7.3Anders dan eiser stelt was verweerder niet gehouden het in artikel 3.46, tweede lid, van het Vreemdelingenbesluit 2000 (Vb) neergelegde beleid voor Surinamers met medische aandoeningen, op grond waarvan eerder een visum of verblijfsvergunning kan worden verkregen, bij de schrijnendheidtoets te betrekken. Op grond van dit artikel verleent verweerder een verblijfsvergunning aan de vreemdeling van Surinaamse nationaliteit, die op medische indicatie en in het bezit van een daartoe afgegeven visum naar Nederland is gekomen, indien voortzetting van de medische behandeling in Nederland zes maanden na zijn inreis medisch noodzakelijk is en de financiering daarvan naar het oordeel van verweerder deugdelijk is geregeld. Nu eiser niet op medische indicatie naar Nederland is gekomen en evenmin in bezit is van een visum, slaagt een beroep op dit artikel niet. Niet valt in te zien dat verweerder een mogelijk beroep op dit beleid in de toekomst, al mee had moeten wegen bij de schrijnendheidsbeoordeling. Daarnaast heeft verweerder terecht opgemerkt dat – anders dan eiser betoogt – toenmalig [functie] in een brief aan de Tweede Kamer erop wijst dat de discretionaire bevoegdheid in het licht van het afgeschafte ouderenbeleid voor Surinamers een uitkomst kan bieden, maar niet dat aan dit ouderenbeleid of een eventueel toekomstige situatie als bedoeld in artikel 3.46 tweede lid, van het Vb binnen de discretionaire bevoegdheid moet worden getoetst.

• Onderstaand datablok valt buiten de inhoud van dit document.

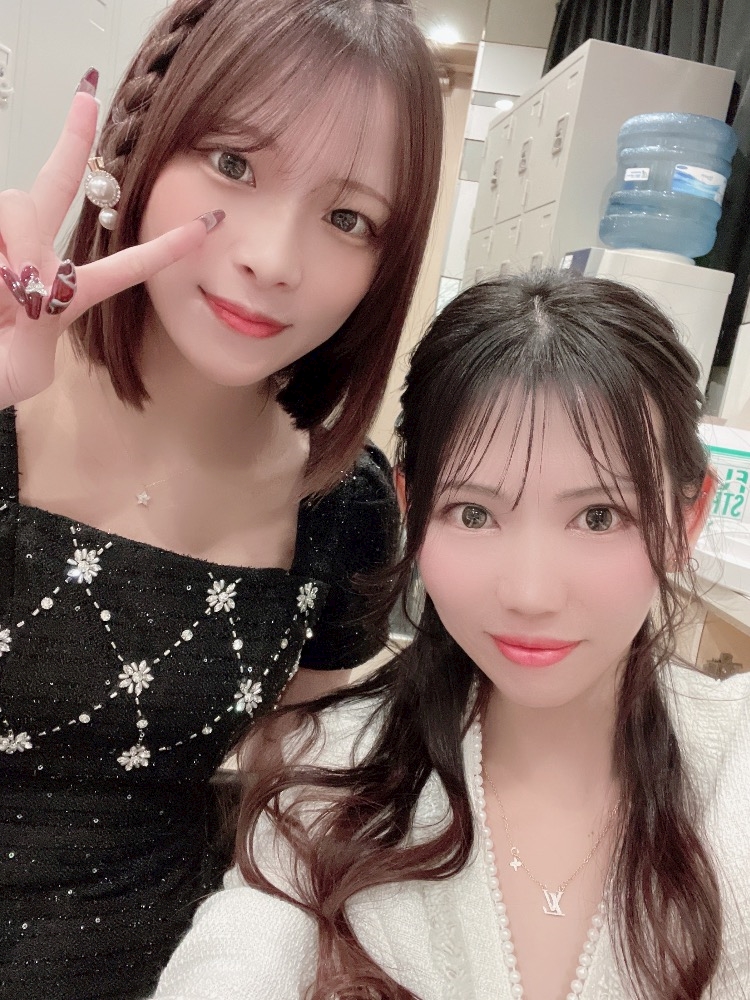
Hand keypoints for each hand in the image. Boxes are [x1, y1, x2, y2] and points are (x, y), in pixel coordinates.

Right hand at [0, 76, 222, 407]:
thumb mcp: (28, 369)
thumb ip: (44, 323)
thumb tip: (31, 274)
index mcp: (65, 295)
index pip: (124, 266)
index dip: (168, 248)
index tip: (210, 224)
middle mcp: (33, 260)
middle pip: (51, 191)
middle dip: (73, 142)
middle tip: (88, 95)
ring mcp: (0, 245)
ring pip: (16, 208)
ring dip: (13, 253)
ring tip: (5, 302)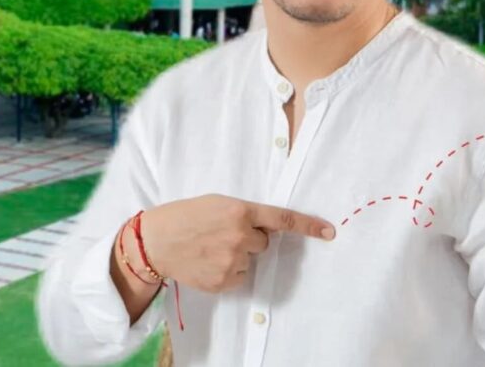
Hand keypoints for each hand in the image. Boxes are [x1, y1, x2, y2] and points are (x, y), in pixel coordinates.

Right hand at [138, 194, 335, 292]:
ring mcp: (232, 260)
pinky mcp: (223, 280)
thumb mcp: (216, 203)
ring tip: (209, 248)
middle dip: (250, 238)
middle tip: (222, 233)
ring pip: (250, 260)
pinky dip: (227, 271)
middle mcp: (239, 235)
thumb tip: (265, 229)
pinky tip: (208, 262)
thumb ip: (244, 213)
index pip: (282, 219)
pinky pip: (239, 277)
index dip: (308, 226)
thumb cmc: (184, 216)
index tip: (329, 231)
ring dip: (236, 255)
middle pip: (264, 242)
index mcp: (239, 210)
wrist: (155, 241)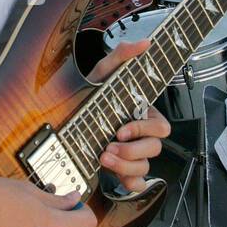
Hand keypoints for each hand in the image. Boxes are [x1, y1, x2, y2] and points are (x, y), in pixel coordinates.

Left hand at [86, 37, 169, 191]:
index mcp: (142, 115)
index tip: (120, 129)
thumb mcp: (102, 72)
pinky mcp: (122, 170)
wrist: (65, 115)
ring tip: (102, 156)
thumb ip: (122, 56)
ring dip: (124, 165)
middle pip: (154, 150)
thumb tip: (143, 42)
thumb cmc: (90, 94)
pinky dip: (129, 182)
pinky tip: (112, 175)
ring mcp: (133, 154)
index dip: (143, 130)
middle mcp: (140, 136)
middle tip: (108, 146)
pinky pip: (137, 183)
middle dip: (131, 151)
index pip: (161, 127)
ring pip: (144, 167)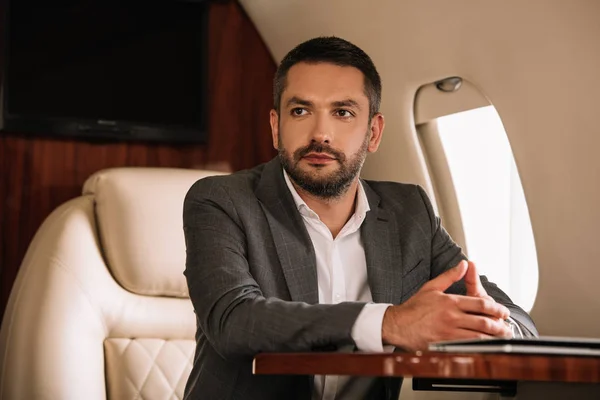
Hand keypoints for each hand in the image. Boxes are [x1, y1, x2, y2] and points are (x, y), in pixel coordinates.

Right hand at [382, 261, 512, 350]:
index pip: (480, 304)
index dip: (496, 309)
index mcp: (450, 301)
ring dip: (493, 338)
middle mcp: (451, 316)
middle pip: (483, 321)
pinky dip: (479, 347)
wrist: (398, 325)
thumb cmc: (414, 307)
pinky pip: (466, 346)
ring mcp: (448, 332)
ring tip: (500, 338)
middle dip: (499, 325)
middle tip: (506, 327)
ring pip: (477, 336)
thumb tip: (464, 264)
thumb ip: (450, 276)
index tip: (503, 312)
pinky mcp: (444, 344)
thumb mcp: (431, 287)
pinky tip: (485, 347)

8. Ten slotte is de rechtbank van oordeel dat eisers betoog dat een terugkeer naar Suriname onder de huidige omstandigheden, gelet ook op de actuele Covid 19-problematiek, in strijd is met artikel 3 en artikel 8 van het EVRM, niet slaagt. Eiser beroept zich op de slechte financiële en economische omstandigheden in Suriname, maar zoals verweerder ter zitting terecht hiertegenover heeft gesteld, hebben alle Surinamers hiermee te maken, terwijl eiser niet heeft onderbouwd wat dit specifiek voor hem betekent. Een verwijzing naar de algemene feiten en omstandigheden is daarvoor onvoldoende. Omdat verweerder bovendien de aanvraag heeft moeten (her)beoordelen op het moment dat het bestreden besluit II werd genomen en er sprake is van een zogenaamde ex-tunc toets, heeft verweerder de pandemie als gevolg van Covid 19 en de daaruit voortvloeiende gevolgen voor eiser, niet kunnen en hoeven meewegen in zijn besluitvorming. Voor zover eiser betoogt dat terugkeer naar Suriname in strijd is met artikel 3 van het EVRM vanwege de situatie aldaar als gevolg van de Covid 19-pandemie, overweegt de rechtbank dat niet is gebleken dat het van deze pandemie uitgaande risico in Suriname wezenlijk anders is dan die hier in Nederland. Zoals gezegd is niet geïndividualiseerd dat eiser geen toegang heeft tot de medische zorg in Suriname, ook niet in het geval van een eventuele Covid 19-aandoening.
Ten aanzien van het verzoek om een voorlopige voorziening
9. De gevraagde voorziening strekt ertoe de uitzetting te verbieden totdat is beslist op het beroep. In dit geval is er geen aanleiding tot het treffen van de gevraagde voorziening, gelet op het feit dat de rechtbank heden op het beroep heeft beslist.
Ten aanzien van het beroep en het verzoek om een voorlopige voorziening
10. De rechtbank veroordeelt verweerder in de door eiser gemaakte proceskosten. Deze kosten stelt de rechtbank op grond van het Besluit proceskosten bestuursrecht voor de door een derde beroepsmatig verleende rechtsbijstand vast op € 1.575,- (1 punt voor het indienen van het beroepschrift, 1 punt voor het indienen van het verzoekschrift, 1 punt voor het verschijnen ter zitting, met een waarde per punt van € 525,-, en een wegingsfactor 1).